» Суть задания
Перепишите текст всех записей, заменив «Chiudi» на «Annulla» и больше ничего не меняя. Изображения в ответ не включайте.

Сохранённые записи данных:
══════════

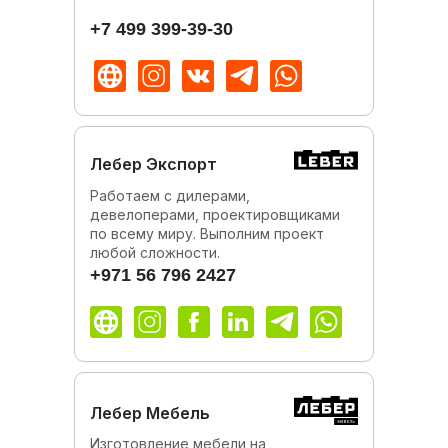
+7 499 399-39-30
Лебер Экспорт
Работаем с дилерами,
девелоперами, проектировщиками
по всему миру. Выполним проект
любой сложности.
+971 56 796 2427
Лебер Мебель
Изготовление мебели на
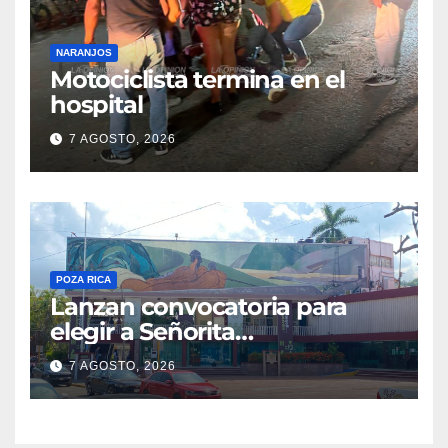
NARANJOS
Motociclista termina en el
hospital
7 AGOSTO, 2026
POZA RICA
Lanzan convocatoria para
elegir a Señorita
Independencia, Patria y
7 AGOSTO, 2026
Libertad 2026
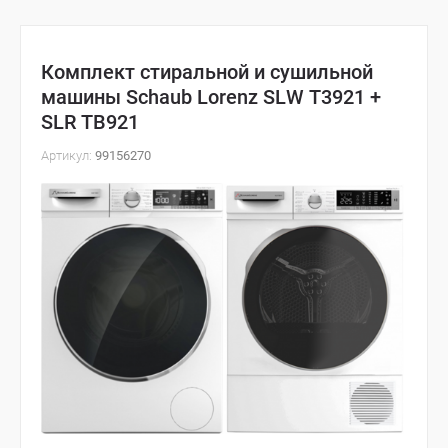
Комплект стиральной и сушильной
машины Schaub Lorenz SLW T3921 +
SLR TB921
Артикул:
99156270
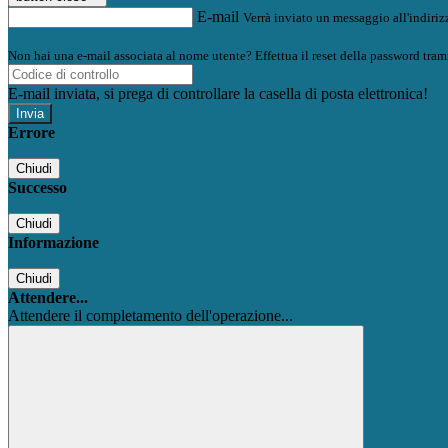
E-mail
Verrà inviato un messaggio all'indirizz
Non hai una e-mail associata al nome utente? Effettua il reset della password tram
E-mail inviata, si prega di controllare la casella di posta elettronica!
Errore
Chiudi
Successo
Chiudi
Informazione
Chiudi
Attendere...
Attendere il completamento dell'operazione...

══════════

» Результат упражнения
+7 499 399-39-30
Лебер Экспорт
Работаем с дилерами,
девелоперами, проектировщиками
по всему миру. Выполним проект
любой сложности.
+971 56 796 2427
Лебер Мебель
Изготовление мебели на
NARANJOS
Motociclista termina en el
hospital
7 AGOSTO, 2026
POZA RICA
Lanzan convocatoria para
elegir a Señorita
Independencia, Patria y
7 AGOSTO, 2026
Libertad 2026
Комплект стиральной и сушильной
машины Schaub Lorenz SLW T3921 +
SLR TB921
Артикул:
99156270
E-mail
Verrà inviato un messaggio all'indirizz
Non hai una e-mail associata al nome utente? Effettua il reset della password tram
E-mail inviata, si prega di controllare la casella di posta elettronica!
Errore
Annulla
Successo
Annulla
Informazione
Annulla
Attendere...
Attendere il completamento dell'operazione...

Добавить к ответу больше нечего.